Although the records contain pictures, the copy must not; reproduce everything else in them exactly.

Top of Records for the exercise

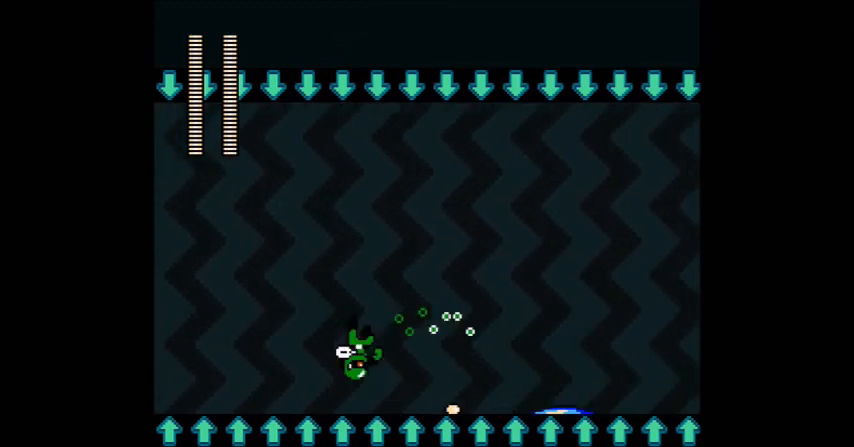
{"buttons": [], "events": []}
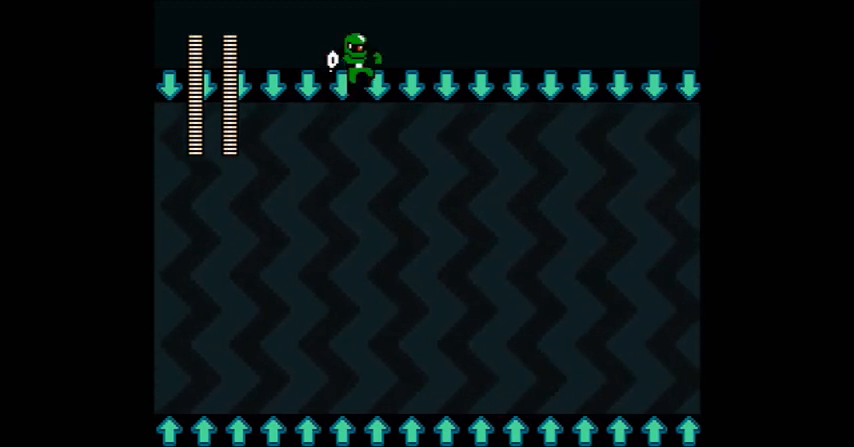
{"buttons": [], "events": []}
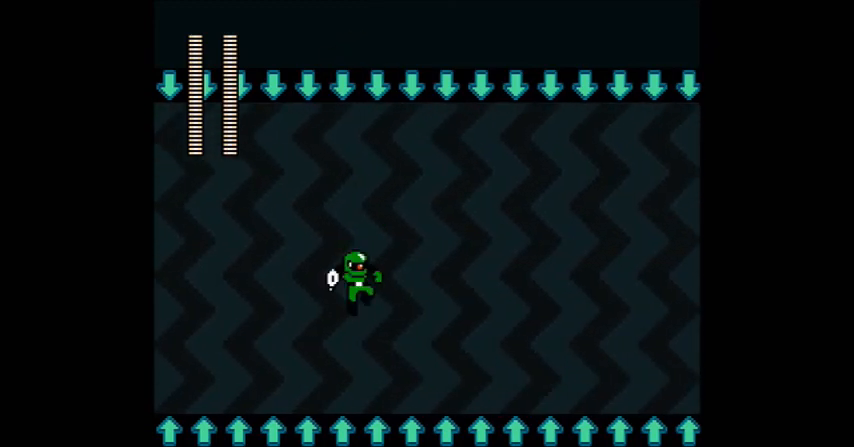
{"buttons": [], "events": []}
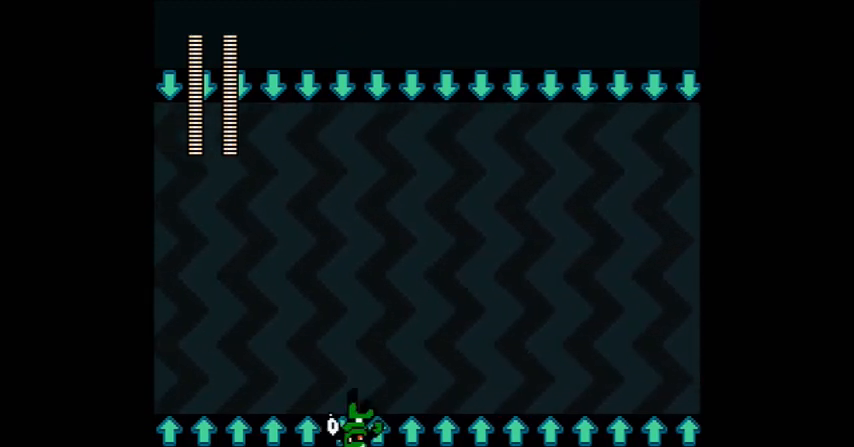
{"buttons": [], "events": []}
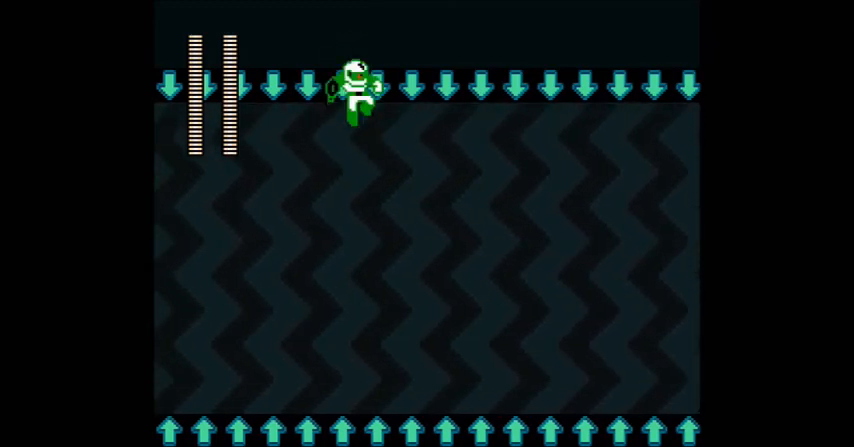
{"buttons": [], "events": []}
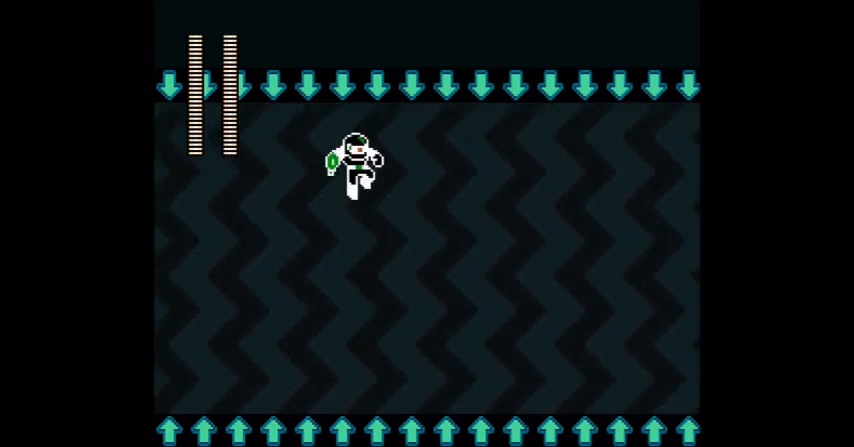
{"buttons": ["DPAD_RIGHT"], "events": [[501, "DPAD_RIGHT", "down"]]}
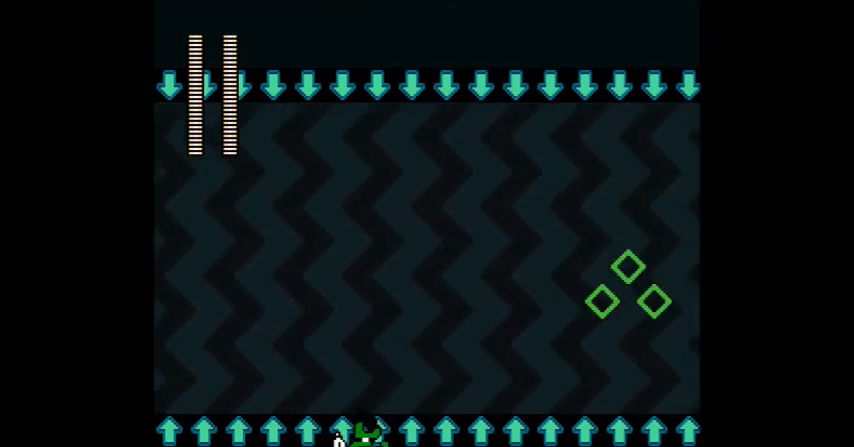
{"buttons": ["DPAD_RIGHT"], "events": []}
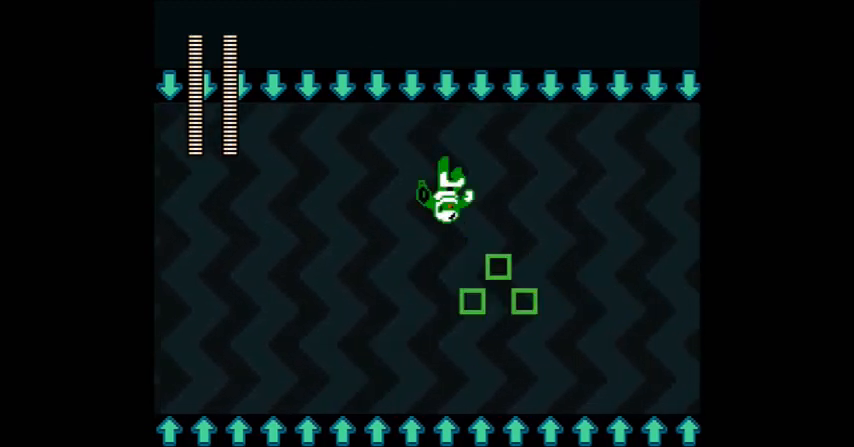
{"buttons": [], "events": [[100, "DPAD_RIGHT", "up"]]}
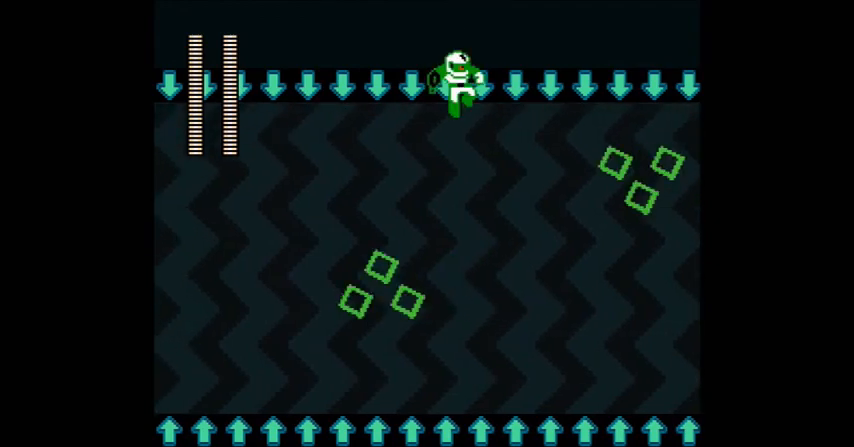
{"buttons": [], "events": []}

Bottom of Records for the exercise

Answer section >>
{"buttons": [], "events": []}
{"buttons": [], "events": []}
{"buttons": [], "events": []}
{"buttons": [], "events": []}
{"buttons": [], "events": []}
{"buttons": ["DPAD_RIGHT"], "events": [[501, "DPAD_RIGHT", "down"]]}
{"buttons": ["DPAD_RIGHT"], "events": []}
{"buttons": [], "events": [[100, "DPAD_RIGHT", "up"]]}
{"buttons": [], "events": []}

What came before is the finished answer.